(Source records)
<<<<

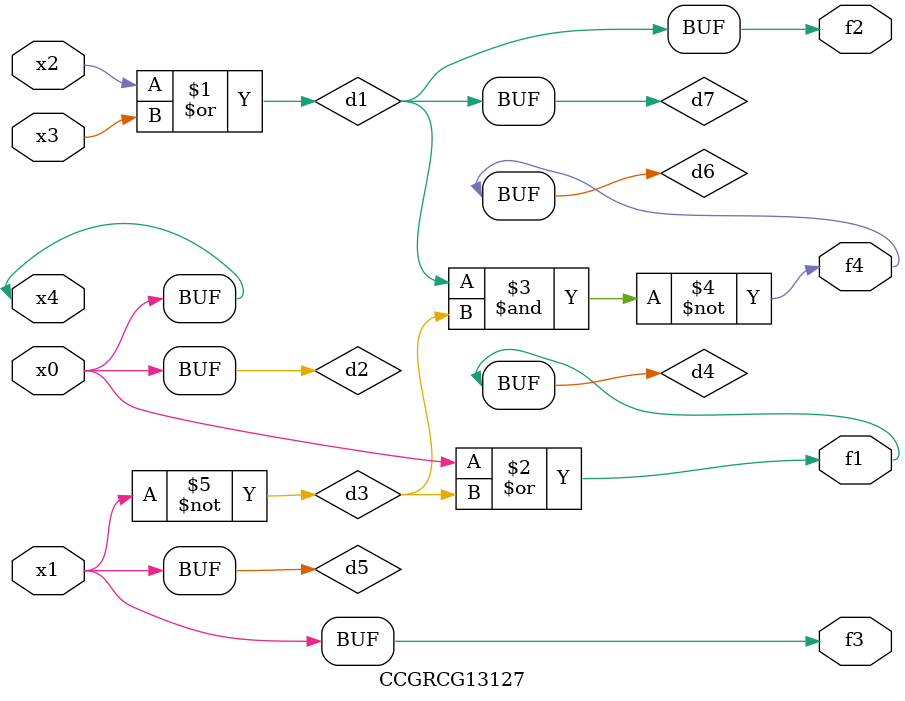
<source format=v>
module CCGRCG13127(
	input x0, x1, x2, x3, x4,
	output f1, f2, f3, f4
);

	wire d1, d2, d3, d4, d5, d6, d7;

	or (d1, x2, x3);
	buf (d2, x0, x4);
	not (d3, x1);
	or (d4, d2, d3);
	not (d5, d3);
	nand (d6, d1, d3);
	or (d7, d1);
	assign f1 = d4;
	assign f2 = d7;
	assign f3 = d5;
	assign f4 = d6;
endmodule

</source>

>>>>

Work order: Using the entries above, return each line in which the word "assign" occurs.

Solution below:
	assign f1 = d4;
	assign f2 = d7;
	assign f3 = d5;
	assign f4 = d6;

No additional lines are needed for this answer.